Cet homme incroyable s'appelait baron Roman Fédorovitch Ungern von Sternberg.
Roman Fédorovitch est né en 1885 dans la ville de Graz, qui faisait partie de l'Empire austro-hongrois. À sa naissance, il a reçu le triple nom Nicolas-Robert-Maximilien. Par son père, il était issu d'une lignée de nobles estoniens, descendant de Hans von Ungern, qui vivait au XIIIe siècle. Sa mère était allemande de Stuttgart.
En 1902, il s'est inscrit au Corps des cadets de la marine de Saint-Pétersbourg, mais avec le début de la guerre russo-japonaise, il cherchait à se rendre au front. En 1905, il a été admis comme volontaire dans le 91e régiment de Dvina. Le jeune baron a réussi à être envoyé au front, mais il est arrivé en Mandchourie trop tard.

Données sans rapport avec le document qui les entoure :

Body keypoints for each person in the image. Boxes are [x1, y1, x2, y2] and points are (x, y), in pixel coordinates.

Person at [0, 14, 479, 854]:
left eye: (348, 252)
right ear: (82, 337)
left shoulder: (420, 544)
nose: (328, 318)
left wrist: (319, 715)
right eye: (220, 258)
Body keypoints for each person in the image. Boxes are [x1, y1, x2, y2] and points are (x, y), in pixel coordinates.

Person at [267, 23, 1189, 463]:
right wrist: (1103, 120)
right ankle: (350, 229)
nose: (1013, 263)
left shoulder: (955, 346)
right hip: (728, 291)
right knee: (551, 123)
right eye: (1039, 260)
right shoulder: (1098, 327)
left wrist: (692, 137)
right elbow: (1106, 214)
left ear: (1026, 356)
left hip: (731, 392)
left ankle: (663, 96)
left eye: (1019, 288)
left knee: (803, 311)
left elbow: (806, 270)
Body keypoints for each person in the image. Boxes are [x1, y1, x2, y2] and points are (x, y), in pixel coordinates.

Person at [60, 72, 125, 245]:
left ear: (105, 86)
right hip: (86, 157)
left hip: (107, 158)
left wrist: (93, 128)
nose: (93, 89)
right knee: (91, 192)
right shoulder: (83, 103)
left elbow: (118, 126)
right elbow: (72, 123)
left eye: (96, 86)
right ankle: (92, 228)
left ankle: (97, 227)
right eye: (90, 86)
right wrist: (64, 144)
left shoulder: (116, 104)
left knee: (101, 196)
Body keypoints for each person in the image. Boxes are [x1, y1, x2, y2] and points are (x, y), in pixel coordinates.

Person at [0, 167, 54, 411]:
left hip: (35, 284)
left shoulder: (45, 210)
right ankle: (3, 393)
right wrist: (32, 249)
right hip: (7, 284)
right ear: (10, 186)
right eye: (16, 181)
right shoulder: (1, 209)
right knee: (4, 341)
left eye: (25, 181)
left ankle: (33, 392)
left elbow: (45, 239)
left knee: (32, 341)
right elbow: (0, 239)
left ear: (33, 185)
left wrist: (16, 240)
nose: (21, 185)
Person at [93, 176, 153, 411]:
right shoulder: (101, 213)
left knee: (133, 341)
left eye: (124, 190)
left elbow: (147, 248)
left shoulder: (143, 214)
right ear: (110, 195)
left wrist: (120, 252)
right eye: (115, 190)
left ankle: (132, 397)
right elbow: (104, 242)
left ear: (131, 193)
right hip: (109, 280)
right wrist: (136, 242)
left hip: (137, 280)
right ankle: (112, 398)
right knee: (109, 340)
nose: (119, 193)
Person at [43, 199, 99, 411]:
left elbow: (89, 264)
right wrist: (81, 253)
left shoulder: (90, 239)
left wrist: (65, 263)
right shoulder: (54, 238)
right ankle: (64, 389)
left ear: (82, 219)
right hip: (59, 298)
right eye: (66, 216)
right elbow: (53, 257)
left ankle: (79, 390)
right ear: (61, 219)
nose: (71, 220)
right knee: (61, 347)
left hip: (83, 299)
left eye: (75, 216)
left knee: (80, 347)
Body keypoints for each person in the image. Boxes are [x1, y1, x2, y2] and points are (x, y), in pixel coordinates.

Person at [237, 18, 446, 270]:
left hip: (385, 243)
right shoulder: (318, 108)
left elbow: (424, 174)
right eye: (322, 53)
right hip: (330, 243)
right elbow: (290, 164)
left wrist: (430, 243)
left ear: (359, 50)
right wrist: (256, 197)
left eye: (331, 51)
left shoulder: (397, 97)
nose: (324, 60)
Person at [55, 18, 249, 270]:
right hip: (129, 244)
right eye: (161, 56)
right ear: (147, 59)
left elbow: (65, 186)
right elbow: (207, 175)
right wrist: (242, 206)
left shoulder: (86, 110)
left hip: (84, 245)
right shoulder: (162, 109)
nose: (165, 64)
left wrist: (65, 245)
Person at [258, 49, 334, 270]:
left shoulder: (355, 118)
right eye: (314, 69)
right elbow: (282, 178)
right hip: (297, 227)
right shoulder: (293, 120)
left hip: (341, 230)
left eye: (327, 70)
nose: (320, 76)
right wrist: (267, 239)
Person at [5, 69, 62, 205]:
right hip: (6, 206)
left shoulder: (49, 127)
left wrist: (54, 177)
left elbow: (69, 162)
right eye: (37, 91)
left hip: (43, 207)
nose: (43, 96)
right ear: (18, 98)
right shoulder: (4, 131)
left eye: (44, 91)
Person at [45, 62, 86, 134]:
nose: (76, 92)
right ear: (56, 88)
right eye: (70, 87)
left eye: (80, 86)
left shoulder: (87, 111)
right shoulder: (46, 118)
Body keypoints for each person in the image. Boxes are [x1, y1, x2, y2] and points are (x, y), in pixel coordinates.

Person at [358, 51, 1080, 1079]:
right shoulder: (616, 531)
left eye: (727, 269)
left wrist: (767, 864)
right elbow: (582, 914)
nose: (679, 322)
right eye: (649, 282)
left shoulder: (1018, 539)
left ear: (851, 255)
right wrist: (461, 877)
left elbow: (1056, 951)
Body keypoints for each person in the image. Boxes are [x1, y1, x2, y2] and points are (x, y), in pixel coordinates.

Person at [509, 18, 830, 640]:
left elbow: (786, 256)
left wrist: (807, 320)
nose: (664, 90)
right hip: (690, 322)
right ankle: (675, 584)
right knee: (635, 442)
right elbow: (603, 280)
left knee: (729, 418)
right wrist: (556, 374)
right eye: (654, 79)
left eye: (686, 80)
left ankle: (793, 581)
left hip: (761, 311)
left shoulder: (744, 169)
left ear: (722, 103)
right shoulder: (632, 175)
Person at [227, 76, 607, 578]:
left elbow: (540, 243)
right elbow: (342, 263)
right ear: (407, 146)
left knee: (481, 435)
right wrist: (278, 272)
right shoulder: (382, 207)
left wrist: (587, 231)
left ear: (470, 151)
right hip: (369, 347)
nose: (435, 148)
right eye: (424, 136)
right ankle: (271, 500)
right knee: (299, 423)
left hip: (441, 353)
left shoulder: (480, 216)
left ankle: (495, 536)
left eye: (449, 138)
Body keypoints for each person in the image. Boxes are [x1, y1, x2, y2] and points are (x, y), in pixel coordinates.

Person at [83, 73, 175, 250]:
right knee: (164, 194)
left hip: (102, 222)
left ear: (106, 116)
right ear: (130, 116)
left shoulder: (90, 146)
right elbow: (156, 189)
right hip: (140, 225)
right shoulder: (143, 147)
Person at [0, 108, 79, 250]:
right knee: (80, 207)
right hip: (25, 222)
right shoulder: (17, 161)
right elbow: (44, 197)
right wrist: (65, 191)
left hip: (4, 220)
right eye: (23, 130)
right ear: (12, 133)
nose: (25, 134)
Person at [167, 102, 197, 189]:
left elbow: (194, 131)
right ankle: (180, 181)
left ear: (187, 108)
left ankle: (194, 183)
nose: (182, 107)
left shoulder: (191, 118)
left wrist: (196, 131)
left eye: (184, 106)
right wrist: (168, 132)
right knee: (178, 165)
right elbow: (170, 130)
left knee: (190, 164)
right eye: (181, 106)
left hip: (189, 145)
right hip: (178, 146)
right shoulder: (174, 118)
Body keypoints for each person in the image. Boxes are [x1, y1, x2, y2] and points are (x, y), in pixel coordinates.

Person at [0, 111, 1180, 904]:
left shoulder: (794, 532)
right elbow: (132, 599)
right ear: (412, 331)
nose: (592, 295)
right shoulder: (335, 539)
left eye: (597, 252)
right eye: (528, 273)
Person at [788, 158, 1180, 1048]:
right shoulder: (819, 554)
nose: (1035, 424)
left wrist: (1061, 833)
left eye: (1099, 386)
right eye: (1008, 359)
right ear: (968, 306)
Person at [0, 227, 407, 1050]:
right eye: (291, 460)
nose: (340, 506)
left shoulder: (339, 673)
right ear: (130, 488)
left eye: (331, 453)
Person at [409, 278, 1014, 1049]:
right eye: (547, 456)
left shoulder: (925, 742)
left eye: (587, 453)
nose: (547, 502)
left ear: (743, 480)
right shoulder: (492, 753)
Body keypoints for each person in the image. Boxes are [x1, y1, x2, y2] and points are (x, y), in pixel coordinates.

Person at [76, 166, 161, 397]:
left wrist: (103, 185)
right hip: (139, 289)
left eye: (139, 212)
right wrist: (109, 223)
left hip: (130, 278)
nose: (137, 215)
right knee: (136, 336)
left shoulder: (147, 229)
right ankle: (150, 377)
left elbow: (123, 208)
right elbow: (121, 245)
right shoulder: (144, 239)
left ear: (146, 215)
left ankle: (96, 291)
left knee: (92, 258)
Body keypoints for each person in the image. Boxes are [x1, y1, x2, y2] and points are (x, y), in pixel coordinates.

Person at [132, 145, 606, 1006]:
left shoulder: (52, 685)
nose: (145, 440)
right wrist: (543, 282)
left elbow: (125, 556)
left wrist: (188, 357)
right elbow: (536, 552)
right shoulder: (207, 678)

De retour dans la capitale, il a terminé l'École militaire Pavlov et, au grade de chélia, s'est rendu dans l'Armée cosaque de Transbaïkalie, où il a trouvé sa vocation et est devenu l'un des siens pour les cosaques. Il dormait parmi eux sur le sol et mangeait dans le même pot.
Le baron avait un penchant pour les scandales. En 1910, il a participé à un duel et a reçu un coup de sabre à la tête, après quoi il a souffert de maux de tête jusqu'à la fin de sa vie. Un jour, il a traversé des centaines de verstes à cheval à travers des terrains sauvages pour un pari, ce qui a suscité l'admiration des cosaques de son régiment.
Il a rencontré la Première Guerre mondiale au grade de sotnik. Par son propre désir, il a été transféré dans le 34e régiment de Don, qui combattait en Galicie. Là, son talent militaire et parfois son courage excessif se sont manifestés de manière particulièrement éclatante. Au cours de la guerre, il a été blessé cinq fois, décoré cinq fois, promu en pod'yesaul, yesaul et vieux de l'armée. C'est là qu'il a rencontré deux futurs leaders du mouvement blanc, Wrangel et Semenov, qui était son ami de longue date. Pendant ce temps, une catastrophe se profilait sur le pays.